The band has reflected positively on the song. Serena stated: "To think it’s lasted all these years is amazing. It’s really upbeat. It just grabs you. It’s still my favorite song."

==Recording and release==
The song had gotten popular in the band's hometown of Boston, where local deejays began playing the song at record hops in the area. One deejay then shepherded the song to Epic Records, which was a subsidiary of Columbia Records.

"Summertime, Summertime" was released as a single in July 1958. It was credited to Tom Jameson and manager Sherm Feller; though Feller did not contribute to the song's composition, it was common practice for managers of the time to receive writing credits and publishing rights. The single was a commercial success, reaching number 28 on the Billboard Hot 100. Though the band's follow-up, "Snow Train", did not chart, the band saw success again in 1962 with a re-release of "Summertime, Summertime", which reached number 38.

==Reception and legacy==
The song saw positive press from music writers of the time; Billboard glowingly described the song as "an exciting blend of medieval polyphonic structure with the modern hormonal sound". Since its release, the song has seen critical acclaim. Andrew Hamilton of AllMusic said of the song: "The Jamies' 'Summertime, Summertime' is one of those songs you only have to hear once for it to live rent-free in your mind forever. The bouncy doo wop novelty ... surely provided inspiration for later novelty groups like the Village People and Sha Na Na to perform songs in the same campy style." Bruce Springsteen said of the song: "It always signaled the beginning of summer for me, in its baroque joy, and I always loved hearing it for the first time, each summer. It meant summer was on!"

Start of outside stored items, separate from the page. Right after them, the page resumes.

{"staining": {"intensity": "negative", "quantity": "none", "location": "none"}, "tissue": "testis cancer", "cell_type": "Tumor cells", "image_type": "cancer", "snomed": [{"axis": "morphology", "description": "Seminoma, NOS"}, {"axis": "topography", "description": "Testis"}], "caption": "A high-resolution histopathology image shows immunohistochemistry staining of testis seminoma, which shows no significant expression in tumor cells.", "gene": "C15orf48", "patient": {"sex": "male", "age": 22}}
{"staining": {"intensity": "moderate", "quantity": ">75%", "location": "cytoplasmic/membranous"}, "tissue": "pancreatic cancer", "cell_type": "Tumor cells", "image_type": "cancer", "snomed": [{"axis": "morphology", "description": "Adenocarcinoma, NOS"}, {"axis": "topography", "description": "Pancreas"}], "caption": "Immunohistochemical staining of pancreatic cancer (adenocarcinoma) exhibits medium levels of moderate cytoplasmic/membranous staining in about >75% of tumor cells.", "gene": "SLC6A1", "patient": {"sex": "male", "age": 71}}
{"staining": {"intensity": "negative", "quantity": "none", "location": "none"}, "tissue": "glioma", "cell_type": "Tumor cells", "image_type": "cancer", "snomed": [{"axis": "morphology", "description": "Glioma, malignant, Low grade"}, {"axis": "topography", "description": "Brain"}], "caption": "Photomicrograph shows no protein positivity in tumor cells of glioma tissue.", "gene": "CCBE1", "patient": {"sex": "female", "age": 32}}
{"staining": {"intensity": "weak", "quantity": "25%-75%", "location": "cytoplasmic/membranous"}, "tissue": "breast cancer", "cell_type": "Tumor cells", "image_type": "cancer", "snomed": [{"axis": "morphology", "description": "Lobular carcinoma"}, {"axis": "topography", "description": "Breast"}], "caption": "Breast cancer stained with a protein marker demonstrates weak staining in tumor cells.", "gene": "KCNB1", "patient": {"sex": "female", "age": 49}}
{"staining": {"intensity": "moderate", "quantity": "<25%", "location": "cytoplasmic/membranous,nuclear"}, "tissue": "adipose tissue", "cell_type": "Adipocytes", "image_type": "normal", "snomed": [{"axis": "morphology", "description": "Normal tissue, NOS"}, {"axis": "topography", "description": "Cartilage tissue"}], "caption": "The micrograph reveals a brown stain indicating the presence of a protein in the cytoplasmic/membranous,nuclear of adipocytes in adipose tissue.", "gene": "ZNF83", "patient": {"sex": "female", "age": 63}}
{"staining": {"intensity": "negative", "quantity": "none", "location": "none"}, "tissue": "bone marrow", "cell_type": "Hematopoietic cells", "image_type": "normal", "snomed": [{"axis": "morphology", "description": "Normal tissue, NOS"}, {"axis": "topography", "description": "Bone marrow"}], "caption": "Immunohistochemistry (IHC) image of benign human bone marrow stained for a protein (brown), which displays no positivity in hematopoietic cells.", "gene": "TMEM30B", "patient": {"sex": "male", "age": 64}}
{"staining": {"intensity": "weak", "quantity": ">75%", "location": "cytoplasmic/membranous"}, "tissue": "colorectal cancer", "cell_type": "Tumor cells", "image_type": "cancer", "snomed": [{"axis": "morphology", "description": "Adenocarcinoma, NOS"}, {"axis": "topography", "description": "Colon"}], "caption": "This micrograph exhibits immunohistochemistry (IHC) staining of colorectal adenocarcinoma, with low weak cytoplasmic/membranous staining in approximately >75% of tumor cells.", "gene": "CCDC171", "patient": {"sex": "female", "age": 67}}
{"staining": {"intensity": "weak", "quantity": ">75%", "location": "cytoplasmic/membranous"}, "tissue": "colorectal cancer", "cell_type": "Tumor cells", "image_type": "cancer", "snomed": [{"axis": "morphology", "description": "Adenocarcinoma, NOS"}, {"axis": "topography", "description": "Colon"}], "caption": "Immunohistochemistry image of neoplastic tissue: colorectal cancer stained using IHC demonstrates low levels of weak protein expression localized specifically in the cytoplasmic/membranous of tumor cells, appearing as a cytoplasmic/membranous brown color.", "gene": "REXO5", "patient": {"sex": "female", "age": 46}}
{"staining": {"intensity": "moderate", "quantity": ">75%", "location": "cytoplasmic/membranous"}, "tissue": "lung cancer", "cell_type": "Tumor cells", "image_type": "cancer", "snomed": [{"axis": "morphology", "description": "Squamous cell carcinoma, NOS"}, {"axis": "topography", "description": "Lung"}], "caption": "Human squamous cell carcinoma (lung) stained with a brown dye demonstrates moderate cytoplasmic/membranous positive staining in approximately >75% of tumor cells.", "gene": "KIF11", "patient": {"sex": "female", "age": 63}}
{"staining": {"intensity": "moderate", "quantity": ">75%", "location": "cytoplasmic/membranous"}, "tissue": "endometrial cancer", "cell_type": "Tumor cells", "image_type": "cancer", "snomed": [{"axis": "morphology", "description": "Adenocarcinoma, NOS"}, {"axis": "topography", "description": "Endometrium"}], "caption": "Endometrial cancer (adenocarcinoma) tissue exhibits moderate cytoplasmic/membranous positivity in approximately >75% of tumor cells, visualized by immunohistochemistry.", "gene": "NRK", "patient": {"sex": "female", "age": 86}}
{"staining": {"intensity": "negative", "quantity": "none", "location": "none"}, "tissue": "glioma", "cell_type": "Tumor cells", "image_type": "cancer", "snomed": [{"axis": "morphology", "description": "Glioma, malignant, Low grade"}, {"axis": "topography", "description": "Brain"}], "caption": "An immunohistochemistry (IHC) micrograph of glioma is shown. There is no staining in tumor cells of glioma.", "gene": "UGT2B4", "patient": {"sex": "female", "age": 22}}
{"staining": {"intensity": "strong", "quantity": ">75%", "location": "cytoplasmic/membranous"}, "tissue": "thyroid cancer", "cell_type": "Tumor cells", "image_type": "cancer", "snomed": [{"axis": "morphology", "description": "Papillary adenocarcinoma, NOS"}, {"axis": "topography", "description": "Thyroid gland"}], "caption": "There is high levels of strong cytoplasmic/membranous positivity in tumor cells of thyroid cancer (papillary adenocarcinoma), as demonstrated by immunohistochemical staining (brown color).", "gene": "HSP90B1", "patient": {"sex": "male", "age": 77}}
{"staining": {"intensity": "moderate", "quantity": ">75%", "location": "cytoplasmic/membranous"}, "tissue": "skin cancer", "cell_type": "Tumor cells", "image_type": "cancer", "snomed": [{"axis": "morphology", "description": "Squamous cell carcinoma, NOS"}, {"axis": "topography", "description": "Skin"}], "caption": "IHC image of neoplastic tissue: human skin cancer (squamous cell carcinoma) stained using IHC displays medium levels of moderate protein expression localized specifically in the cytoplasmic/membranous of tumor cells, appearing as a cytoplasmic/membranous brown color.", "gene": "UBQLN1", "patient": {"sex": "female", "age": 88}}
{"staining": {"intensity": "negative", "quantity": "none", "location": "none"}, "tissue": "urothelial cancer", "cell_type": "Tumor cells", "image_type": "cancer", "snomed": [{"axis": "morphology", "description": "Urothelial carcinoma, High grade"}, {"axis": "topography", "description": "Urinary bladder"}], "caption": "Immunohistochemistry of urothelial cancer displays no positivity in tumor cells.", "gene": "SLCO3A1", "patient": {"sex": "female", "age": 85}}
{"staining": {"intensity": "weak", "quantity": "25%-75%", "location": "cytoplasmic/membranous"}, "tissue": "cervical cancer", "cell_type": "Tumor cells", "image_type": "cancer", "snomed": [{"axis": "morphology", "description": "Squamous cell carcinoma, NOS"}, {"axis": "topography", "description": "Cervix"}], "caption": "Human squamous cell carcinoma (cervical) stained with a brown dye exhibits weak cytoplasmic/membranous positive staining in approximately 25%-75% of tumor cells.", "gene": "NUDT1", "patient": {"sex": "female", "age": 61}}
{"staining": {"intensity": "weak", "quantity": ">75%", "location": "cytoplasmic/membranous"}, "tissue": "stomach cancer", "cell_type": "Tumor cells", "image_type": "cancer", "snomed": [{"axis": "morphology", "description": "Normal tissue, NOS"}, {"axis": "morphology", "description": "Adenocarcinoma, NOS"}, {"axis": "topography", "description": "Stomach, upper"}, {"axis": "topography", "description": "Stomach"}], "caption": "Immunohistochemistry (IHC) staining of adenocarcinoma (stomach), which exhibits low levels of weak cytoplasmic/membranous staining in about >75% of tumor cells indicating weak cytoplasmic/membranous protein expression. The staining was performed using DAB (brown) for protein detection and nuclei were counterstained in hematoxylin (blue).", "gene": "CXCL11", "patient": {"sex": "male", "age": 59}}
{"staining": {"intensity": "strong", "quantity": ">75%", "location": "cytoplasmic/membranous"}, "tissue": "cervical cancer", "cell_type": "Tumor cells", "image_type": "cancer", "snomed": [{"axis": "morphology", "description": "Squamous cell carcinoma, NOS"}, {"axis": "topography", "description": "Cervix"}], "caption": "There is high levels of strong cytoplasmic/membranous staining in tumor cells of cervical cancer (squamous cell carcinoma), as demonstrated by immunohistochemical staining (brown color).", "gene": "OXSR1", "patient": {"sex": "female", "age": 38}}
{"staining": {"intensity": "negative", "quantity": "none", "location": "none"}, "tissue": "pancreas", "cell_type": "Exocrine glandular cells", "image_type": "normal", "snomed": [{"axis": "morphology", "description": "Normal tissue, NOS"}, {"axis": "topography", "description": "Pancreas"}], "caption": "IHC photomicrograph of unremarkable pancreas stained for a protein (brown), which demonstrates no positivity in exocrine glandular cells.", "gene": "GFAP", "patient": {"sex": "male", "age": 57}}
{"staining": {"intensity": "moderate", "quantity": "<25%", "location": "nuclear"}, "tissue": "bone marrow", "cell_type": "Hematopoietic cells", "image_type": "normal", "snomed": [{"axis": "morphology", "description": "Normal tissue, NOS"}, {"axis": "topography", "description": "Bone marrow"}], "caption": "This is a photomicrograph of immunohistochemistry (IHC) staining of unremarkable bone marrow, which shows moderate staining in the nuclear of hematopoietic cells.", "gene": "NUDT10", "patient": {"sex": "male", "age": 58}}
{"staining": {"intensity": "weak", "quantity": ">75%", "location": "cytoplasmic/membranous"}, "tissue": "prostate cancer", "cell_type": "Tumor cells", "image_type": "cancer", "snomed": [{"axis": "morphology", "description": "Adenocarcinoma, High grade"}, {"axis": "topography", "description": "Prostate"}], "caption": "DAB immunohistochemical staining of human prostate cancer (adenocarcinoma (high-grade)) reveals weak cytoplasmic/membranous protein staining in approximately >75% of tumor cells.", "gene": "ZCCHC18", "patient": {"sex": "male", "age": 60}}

The song notably appeared in the 1978 movie Fingers, where Harvey Keitel's character remarks: "Do you believe this? This is the Jamies, man! 'Summertime, Summertime', the most musically inventive song of 1958!" It has also appeared in advertisements for Applebee's and Buick.

==Cover versions==
"Summertime, Summertime" was covered by the Fortunes shortly after the original's 1962 rerelease. It has since been performed by the Doodletown Pipers, Hobby Horse, Jan & Dean, the Legendary Masked Surfers, and Sha Na Na.